* [Required action A]:
Render this sentence from the social justice lesson plan in Spanish: "The principal will visit the classroom and this is when the students have the opportunity to share their list and represent why these rights would apply to the whole school community."
* [Required action B]:
Using the social justice lesson plan, answer these:
(i) How many minutes do the groups get to research their assigned topic?
(ii) Who plays the policy maker the groups must convince?
(iii) Approximately how many rights does the class generate on implementation day?
* [Required action C]:
Write a continuation of the social justice lesson plan, picking up after its final sentence.

* [Passage to read]:
┄┄┄┄┄┄┄┄┄┄

Duration: ~ 60 minutes
Materials: access to Internet
Direction: Student breaks into 4 groups and is assigned a specific health disparity that needs
justice. They have 20 minutes to research the topic extensively and must create their own
nonprofit organization that will convince the policy maker (the teacher in this case) it will benefit
the community.

STEPS TO FOLLOW: At the end of this activity the students will have completed learning
about each of the injustices and their next task is to choose one of the 5 topics and go home
and create at least 2 core rights they believe should be included in the communities new bill
of rights when they return on Monday. They must write an explanation on why they believe
these rights should be chosen for the bill and they will be collected on Monday for individual
assessment.

DAY 6 FOLLOWING MONDAY


IMPLEMENTATION DAY = Creating Bill of Rights
o Once the students return back, the final step of the action project is to facilitate the action
plan. As a class discuss the students ideas and generate approx. 10 rights they believe will
set as a good example for their school community.
o The principal will visit the classroom and this is when the students have the opportunity to
share their list and represent why these rights would apply to the whole school community.
o After the principal hears their pitch, the goal is to have their bill permanently posted in the
school as a way to celebrate their accomplishments of successfully promoting engagement
and community building for all members.
o Follow up: this task will keep the students actively involved in tackling other justice issues
in their community and serves a platform for diversity and peace against other injustices
5. Reflection: I chose to execute my activity this way because I believe one activity cannot grasp
all the importance that social justice can demonstrate in a community. Leaning towards a global
perspective for educators, a good educator must incorporate the current curriculum and integrate
naturally integrate social justice with it. In the 21st century, technology and student-centered
learning is at its prime, which is why I chose this approach as most effective. Although I only
covered 5 issues regarding injustices globally, I feel as though the students will understand that
social justice is like building blocks that continue to build on each other for complete peace,
respect, justice and diversity for all members.

┄┄┄┄┄┄┄┄┄┄

(Stored items from a collection)

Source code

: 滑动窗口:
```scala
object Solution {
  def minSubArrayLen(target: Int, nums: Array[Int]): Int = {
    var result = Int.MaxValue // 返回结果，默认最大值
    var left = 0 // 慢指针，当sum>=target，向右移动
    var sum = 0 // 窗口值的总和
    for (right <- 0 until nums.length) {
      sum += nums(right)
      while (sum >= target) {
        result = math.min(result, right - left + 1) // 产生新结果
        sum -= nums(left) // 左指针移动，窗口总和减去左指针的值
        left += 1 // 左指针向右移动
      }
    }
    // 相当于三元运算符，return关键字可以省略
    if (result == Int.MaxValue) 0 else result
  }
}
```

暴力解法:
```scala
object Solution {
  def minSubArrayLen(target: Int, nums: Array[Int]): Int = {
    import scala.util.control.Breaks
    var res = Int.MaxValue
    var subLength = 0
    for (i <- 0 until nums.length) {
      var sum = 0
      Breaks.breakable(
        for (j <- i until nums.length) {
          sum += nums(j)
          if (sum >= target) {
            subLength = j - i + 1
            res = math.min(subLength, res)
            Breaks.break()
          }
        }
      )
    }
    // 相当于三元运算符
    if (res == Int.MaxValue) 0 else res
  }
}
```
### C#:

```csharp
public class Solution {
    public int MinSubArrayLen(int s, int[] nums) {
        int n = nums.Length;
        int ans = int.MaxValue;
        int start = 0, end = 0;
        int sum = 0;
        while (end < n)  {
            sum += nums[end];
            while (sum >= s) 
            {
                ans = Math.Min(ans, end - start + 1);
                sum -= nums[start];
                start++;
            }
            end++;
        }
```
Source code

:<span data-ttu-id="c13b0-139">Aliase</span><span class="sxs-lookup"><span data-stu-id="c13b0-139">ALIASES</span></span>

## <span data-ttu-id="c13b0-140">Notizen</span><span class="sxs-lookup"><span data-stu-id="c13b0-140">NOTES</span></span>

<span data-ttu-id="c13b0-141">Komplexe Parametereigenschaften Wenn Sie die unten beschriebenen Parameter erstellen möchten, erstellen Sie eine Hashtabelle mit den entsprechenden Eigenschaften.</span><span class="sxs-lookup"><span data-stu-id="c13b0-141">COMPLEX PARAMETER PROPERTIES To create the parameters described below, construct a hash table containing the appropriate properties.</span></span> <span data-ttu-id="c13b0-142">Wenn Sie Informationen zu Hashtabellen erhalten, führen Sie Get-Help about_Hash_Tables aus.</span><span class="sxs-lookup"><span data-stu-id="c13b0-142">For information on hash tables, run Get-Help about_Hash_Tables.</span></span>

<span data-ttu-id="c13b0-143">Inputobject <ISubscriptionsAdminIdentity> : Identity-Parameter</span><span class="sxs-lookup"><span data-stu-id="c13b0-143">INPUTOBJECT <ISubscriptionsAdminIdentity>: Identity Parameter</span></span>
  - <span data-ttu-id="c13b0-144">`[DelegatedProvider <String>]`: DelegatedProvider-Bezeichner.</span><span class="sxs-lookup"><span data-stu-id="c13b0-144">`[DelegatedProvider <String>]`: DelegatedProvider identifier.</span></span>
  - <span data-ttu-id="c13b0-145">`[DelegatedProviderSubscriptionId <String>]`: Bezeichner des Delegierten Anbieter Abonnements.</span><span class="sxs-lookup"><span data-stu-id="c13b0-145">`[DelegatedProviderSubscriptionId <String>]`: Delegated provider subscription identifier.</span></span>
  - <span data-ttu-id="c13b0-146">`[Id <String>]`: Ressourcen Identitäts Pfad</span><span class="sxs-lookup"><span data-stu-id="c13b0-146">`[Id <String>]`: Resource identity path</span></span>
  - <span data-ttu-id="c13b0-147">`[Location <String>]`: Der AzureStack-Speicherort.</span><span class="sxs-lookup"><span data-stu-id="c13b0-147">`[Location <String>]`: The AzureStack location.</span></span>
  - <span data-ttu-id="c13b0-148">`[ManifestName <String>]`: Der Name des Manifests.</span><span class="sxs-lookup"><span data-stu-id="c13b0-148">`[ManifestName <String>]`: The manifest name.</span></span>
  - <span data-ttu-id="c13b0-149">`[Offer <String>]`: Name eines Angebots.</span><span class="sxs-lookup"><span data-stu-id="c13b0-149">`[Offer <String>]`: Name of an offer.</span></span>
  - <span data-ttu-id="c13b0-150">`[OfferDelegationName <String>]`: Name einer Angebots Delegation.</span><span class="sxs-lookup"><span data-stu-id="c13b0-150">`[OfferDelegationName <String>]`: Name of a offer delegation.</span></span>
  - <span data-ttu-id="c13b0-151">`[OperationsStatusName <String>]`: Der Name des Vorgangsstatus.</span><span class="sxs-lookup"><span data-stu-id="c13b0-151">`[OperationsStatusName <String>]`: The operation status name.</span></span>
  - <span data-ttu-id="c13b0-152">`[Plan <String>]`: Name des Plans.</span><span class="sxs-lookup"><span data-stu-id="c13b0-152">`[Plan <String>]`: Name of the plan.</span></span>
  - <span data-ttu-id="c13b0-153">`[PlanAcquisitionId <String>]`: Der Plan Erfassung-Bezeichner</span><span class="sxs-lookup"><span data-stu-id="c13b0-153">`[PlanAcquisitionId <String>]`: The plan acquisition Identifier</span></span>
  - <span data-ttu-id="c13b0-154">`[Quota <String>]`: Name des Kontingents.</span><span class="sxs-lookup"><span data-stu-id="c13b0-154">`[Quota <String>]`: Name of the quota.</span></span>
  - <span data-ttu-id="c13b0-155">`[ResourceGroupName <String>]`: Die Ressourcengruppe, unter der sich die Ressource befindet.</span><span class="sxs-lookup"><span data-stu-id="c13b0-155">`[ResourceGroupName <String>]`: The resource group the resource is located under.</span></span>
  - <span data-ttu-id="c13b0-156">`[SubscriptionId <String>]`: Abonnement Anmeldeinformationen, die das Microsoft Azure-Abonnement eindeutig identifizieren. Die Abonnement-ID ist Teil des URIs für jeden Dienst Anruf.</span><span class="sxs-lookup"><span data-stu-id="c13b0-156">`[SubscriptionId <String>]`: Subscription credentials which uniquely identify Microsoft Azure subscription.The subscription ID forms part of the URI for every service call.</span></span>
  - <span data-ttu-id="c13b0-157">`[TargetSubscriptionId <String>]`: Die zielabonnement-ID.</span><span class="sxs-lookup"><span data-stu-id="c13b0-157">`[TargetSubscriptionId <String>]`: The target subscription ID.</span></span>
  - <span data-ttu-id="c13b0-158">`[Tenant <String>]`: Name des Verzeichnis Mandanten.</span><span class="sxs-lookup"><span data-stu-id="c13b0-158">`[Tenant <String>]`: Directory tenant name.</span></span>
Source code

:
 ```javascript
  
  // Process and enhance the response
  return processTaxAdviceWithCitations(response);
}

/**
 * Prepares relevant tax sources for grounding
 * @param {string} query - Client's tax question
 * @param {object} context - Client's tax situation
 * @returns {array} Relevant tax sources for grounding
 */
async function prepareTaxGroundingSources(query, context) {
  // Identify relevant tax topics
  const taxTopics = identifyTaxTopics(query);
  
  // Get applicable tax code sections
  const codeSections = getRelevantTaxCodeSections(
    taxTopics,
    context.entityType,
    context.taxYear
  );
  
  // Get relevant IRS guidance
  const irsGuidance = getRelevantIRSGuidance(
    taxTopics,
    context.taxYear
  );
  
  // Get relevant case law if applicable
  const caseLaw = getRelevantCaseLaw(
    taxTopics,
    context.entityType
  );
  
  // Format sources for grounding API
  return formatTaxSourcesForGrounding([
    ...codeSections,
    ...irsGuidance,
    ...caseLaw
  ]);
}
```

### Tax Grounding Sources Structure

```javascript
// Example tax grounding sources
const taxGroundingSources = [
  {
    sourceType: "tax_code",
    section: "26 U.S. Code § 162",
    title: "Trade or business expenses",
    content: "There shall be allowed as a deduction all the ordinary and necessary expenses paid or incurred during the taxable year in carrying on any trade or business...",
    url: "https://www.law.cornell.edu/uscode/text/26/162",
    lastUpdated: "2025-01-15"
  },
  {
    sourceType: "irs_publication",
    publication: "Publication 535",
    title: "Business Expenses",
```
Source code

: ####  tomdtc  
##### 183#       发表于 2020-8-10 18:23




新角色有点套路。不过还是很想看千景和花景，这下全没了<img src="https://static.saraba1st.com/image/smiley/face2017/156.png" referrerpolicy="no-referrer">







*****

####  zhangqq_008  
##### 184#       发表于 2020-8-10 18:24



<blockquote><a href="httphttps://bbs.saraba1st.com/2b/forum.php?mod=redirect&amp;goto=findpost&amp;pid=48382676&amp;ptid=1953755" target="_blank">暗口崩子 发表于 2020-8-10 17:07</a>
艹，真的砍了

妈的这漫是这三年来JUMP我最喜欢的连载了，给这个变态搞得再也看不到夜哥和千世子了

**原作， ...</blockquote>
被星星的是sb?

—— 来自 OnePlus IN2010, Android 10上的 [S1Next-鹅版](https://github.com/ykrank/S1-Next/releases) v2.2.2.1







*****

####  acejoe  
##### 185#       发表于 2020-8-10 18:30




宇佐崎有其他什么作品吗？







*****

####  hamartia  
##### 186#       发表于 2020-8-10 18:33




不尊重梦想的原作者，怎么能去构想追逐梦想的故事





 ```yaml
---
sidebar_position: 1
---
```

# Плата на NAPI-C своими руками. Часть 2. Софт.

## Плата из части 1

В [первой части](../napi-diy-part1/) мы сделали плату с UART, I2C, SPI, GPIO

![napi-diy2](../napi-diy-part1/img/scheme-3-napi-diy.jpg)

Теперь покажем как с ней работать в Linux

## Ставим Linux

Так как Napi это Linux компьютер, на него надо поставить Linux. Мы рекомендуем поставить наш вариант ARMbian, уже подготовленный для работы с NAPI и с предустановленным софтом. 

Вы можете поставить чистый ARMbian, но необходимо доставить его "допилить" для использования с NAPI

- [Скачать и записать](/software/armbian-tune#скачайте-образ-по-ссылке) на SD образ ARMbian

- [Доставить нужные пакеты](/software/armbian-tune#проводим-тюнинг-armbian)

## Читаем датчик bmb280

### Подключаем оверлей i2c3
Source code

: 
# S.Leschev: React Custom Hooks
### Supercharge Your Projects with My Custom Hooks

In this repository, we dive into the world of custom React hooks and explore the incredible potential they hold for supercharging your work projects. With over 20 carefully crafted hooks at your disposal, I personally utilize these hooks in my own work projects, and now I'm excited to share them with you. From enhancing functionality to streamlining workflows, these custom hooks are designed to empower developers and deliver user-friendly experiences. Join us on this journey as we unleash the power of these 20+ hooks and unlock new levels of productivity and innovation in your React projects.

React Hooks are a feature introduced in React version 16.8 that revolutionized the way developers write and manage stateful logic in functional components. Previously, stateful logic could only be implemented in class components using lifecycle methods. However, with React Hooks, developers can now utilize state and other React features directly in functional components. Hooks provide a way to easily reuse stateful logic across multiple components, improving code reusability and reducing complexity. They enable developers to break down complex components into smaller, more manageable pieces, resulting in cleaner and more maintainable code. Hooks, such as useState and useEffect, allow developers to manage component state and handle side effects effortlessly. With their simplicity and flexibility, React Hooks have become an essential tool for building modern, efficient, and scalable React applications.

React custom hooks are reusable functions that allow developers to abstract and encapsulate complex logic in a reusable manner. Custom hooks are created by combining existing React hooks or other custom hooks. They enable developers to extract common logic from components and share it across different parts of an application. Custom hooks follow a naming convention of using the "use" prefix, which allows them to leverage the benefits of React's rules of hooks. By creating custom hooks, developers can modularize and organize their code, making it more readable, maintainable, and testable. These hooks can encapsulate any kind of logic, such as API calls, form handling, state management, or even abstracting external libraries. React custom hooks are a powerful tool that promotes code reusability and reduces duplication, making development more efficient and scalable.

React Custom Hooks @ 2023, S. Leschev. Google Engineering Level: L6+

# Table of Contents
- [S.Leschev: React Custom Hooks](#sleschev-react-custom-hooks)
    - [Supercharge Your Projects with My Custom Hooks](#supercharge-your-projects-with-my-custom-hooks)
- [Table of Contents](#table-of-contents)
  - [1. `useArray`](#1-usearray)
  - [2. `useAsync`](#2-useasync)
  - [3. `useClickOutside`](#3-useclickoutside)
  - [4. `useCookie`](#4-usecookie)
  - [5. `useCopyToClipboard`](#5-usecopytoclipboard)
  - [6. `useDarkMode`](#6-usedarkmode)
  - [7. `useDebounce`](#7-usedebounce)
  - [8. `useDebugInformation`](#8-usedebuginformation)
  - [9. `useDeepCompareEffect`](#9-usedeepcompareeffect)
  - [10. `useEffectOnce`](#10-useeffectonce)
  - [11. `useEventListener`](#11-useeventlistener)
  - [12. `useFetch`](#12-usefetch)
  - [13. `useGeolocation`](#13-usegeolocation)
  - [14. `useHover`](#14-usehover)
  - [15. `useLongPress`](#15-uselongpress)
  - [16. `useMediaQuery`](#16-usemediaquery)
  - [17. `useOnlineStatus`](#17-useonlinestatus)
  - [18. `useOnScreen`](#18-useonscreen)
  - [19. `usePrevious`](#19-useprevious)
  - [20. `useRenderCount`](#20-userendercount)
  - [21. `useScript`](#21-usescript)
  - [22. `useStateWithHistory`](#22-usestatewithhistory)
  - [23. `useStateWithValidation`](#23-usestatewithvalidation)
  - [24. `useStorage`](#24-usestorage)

┄┄┄┄┄┄┄┄┄┄

* [Output A]:
El director visitará el aula y es entonces cuando los estudiantes tienen la oportunidad de compartir su lista y exponer por qué estos derechos se aplicarían a toda la comunidad escolar.

* [Output B]:
(i) 20 minutes
(ii) The teacher
(iii) Approximately 10

* [Output C]:
When students are in control of their learning, they develop the essential skills that teach them to
be active participants. Having the students complete an action project I felt would be most
beneficial for their learning because they had to learn about social justice, think about each of the
5 critical issues and take action by completing the activities and collectively creating the new bill
of rights. With this process students were both the actors and leaders that created a balance of
power in the classroom and supported creative, critical and higher level thinking of diversity
through education.
To ensure there wasnt any bias for any of the students, covering all aspect of justice and
participating in the different activities had the students work towards a common goal, shape
social context through experience and develop empathy towards global issues.
Having the students present their bill of rights to the principal made the experience more
personal and the research process more stimulating because they got responses for their hard
work, making the experience positive and rewarding.
Finally, this approach made the students join as a community to understand other peoples
perspectives, learn about injustices and together confront these injustices in a manner that helped
them build positive motivation for themselves as a learner and a group citizen.